Check every line of the data below for the string "Liceo", and copy the ones that hold it.

++++++++

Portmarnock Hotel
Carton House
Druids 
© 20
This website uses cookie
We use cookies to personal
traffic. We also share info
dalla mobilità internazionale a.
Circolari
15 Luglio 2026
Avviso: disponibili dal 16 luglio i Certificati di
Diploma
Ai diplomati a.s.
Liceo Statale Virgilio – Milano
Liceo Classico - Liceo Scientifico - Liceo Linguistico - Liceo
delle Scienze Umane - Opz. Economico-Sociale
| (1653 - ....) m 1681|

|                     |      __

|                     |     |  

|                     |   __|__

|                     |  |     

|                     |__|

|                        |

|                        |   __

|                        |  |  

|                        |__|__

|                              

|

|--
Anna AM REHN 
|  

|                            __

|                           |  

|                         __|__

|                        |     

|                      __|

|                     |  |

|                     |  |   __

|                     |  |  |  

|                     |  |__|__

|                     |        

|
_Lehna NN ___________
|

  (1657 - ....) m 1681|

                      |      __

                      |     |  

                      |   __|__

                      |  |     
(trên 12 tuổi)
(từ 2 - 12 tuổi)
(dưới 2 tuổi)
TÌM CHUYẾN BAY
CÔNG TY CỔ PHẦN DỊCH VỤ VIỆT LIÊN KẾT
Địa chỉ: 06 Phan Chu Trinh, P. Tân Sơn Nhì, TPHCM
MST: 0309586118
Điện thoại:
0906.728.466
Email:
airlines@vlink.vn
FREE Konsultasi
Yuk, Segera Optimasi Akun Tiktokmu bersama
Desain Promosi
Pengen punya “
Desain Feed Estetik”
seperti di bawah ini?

++++++++

* _Problem solution_:
Liceo Statale Virgilio – Milano
Liceo Classico - Liceo Scientifico - Liceo Linguistico - Liceo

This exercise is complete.